Eine Landschaft im Nebel, der sich zögernd lichtet. Viel Wald, ein paar Wiesen, ein Flüsschen, eine Brücke, ein Dorf. Schüchterne Weihnachtsbeleuchtung, die nicht ankommt gegen schiefergraue Tristesse. Vor der Kirche ein Menschenauflauf, lauter ernste Gesichter, und ein Polizist, der erklärt, es deute nichts auf eine Entführung hin, man werde bald mit Freiwilligen "den Wald durchkämmen." Es ist der 25. Dezember 1999, der sechsjährige Rémi (Léo Lévy) ist verschwunden, der kleine Ort Beauval in den französischen Ardennen ist aufgewühlt.
Drei Tage vorher: Der zwölfjährige Antoine (Jeremy Senez) kommt runter zum Frühstück, wird von seiner Mutter (Sandrine Bonnaire) herzlich begrüßt, die gleich zur Arbeit muss, sich aber noch schnell über ihren Chef Kowalski (Arben Bajraktaraj) beklagt, den polnischstämmigen Besitzer eines Fleischerladens. Sie solle sich nach einer anderen Stelle umschauen, rät Antoine. "Arbeit findet man nicht so leicht", antwortet die Mutter. Dann geht auch Antoine aus dem Haus, trifft die blonde Nachbarstochter Emilie (Pauline Sakellaridis), von der er den Blick nicht wenden kann, wird begleitet von deren Bruder, dem anhänglichen kleinen Rémi, und bringt dem Dorfarzt (Philippe Torreton), der ihm väterlich über den Kopf streicht, ein geliehenes Anatomie-Buch zurück.
Ganz unaufgeregt und wie nebenbei öffnet sich schon in diesen Szenen der Mikrokosmos eines Dorfes, werden die familiären, psychologischen und sozialen Verhältnisse sichtbar. Und auch gleich die Probleme und Verwerfungen. Die Fabrik, größter Arbeitgeber im Dorf, ist in der Bredouille, der hitzige Michel (Charles Berling) schreit dem Boss seinen Zorn ins Gesicht. Antoine spürt Emilie nach und sieht, wie sie einen älteren Jungen küsst. Und sieht dann, wie Michels Hund, mit dem er so gern spielt, seinem Ball hinterherhetzt und vom Auto des Bürgermeisters angefahren wird. Das Tier lebt noch.
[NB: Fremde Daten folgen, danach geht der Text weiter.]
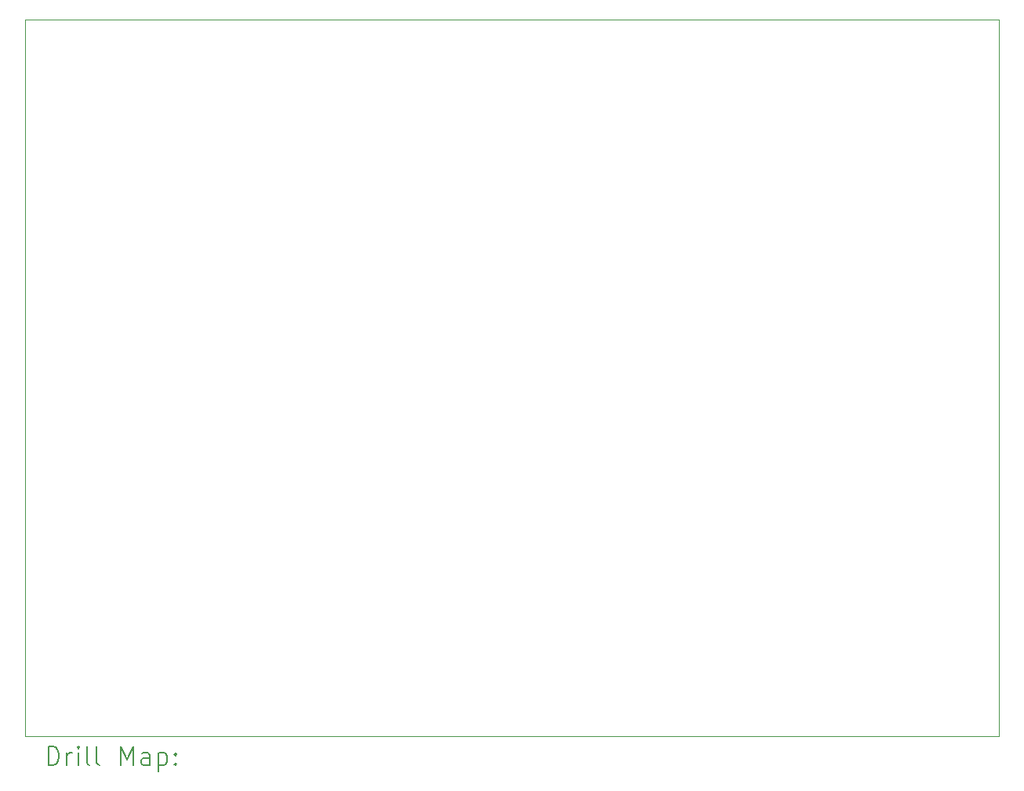
<source format=gbr>
%FSLAX45Y45*%
G04 Gerber Fmt 4.5, Leading zero omitted, Abs format (unit mm)*
G04 Created by KiCad (PCBNEW 6.0.0) date 2022-01-12 20:58:38*
%MOMM*%
%LPD*%
G01*
G04 APERTURE LIST*
%TA.AperFunction,Profile*%
%ADD10C,0.100000*%
%TD*%
%ADD11C,0.200000*%
G04 APERTURE END LIST*
D10*
X13211900Y-2946400D02*
X13211900Y-10693400D01*
X2692400Y-2946400D02*
X13211900Y-2946400D01*
X13211900Y-10693400D02*
X2692400Y-10693400D01*
X2692400Y-10693400D02*
X2692400Y-2946400D01*
D11*
X2945019Y-11008876D02*
X2945019Y-10808876D01*
X2992638Y-10808876D01*
X3021209Y-10818400D01*
X3040257Y-10837448D01*
X3049781Y-10856495D01*
X3059305Y-10894590D01*
X3059305Y-10923162D01*
X3049781Y-10961257D01*
X3040257Y-10980305D01*
X3021209Y-10999352D01*
X2992638Y-11008876D01*
X2945019Y-11008876D01*
X3145019Y-11008876D02*
X3145019Y-10875543D01*
X3145019Y-10913638D02*
X3154543Y-10894590D01*
X3164067Y-10885067D01*
X3183114Y-10875543D01*
X3202162Y-10875543D01*
X3268828Y-11008876D02*
X3268828Y-10875543D01*
X3268828Y-10808876D02*
X3259305Y-10818400D01*
X3268828Y-10827924D01*
X3278352Y-10818400D01*
X3268828Y-10808876D01*
X3268828Y-10827924D01*
X3392638Y-11008876D02*
X3373590Y-10999352D01*
X3364067Y-10980305D01*
X3364067Y-10808876D01*
X3497400Y-11008876D02*
X3478352Y-10999352D01*
X3468828Y-10980305D01*
X3468828Y-10808876D01*
X3725971Y-11008876D02*
X3725971Y-10808876D01*
X3792638Y-10951733D01*
X3859305Y-10808876D01*
X3859305Y-11008876D01*
X4040257Y-11008876D02*
X4040257Y-10904114D01*
X4030733Y-10885067D01*
X4011686Y-10875543D01*
X3973590Y-10875543D01*
X3954543Y-10885067D01*
X4040257Y-10999352D02*
X4021209Y-11008876D01*
X3973590Y-11008876D01*
X3954543Y-10999352D01*
X3945019Y-10980305D01*
X3945019Y-10961257D01*
X3954543Y-10942210D01*
X3973590Y-10932686D01*
X4021209Y-10932686D01*
X4040257Y-10923162D01*
X4135495Y-10875543D02*
X4135495Y-11075543D01*
X4135495Y-10885067D02*
X4154543Y-10875543D01*
X4192638Y-10875543D01*
X4211686Y-10885067D01*
X4221210Y-10894590D01*
X4230733Y-10913638D01*
X4230733Y-10970781D01*
X4221210Y-10989829D01*
X4211686Y-10999352D01*
X4192638Y-11008876D01*
X4154543Y-11008876D01*
X4135495Y-10999352D01*
X4316448Y-10989829D02*
X4325971Y-10999352D01*
X4316448Y-11008876D01*
X4306924Y-10999352D01*
X4316448Y-10989829D01*
X4316448Y-11008876D01*
X4316448Y-10885067D02*
X4325971Y-10894590D01*
X4316448Y-10904114D01*
X4306924Y-10894590D01*
X4316448Y-10885067D01*
X4316448Y-10904114D01*
M02*

</source>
Michel kommt hinzu, wortlos holt er seine doppelläufige Flinte, erschießt seinen Hund, stopft den Kadaver in einen schwarzen Sack und stellt ihn ans Mäuerchen zur Straße, zum anderen Abfall.
Geschichte einer Tat und wie man mit ihr lebt
So beginnt Nicolas Boukhriefs "Drei Tage und ein Leben", eine exzellente Adaption des gleichnamigen Romans von Pierre Lemaitre. Der Autor, der mit Perrine Margaine auch das Drehbuch geschrieben hat, wurde bei uns bekannt mit seinem fulminanten und ebenfalls verfilmten Werk "Wir sehen uns dort oben", einer groß angelegten Geschichte über die Versehrungen des Ersten Weltkriegs und das Geschäft mit den Toten, für die er 2013 mit dem Prix Goncourt ausgezeichnet wurde. In Frankreich hatte Lemaitre schon vorher als Thriller- und Krimiautor einen großen Namen, und auch nach seinem Erfolg im Bereich der Hochliteratur betrachtet er Genre-Geschichten nicht als minderwertig. Das zeigt sich unter anderem daran, dass er – wieder mit Perrine Margaine – das auf seinem Roman "Cadres noirs" (2010) basierende Drehbuch zur aktuellen Netflix-Thriller-Serie "Aus der Spur – Derapages" geschrieben hat, in welcher der Ex-Fußballstar Eric Cantona in der Rolle eines Geiselnehmers mit einer physischen Präsenz agiert, die an Lino Ventura erinnert.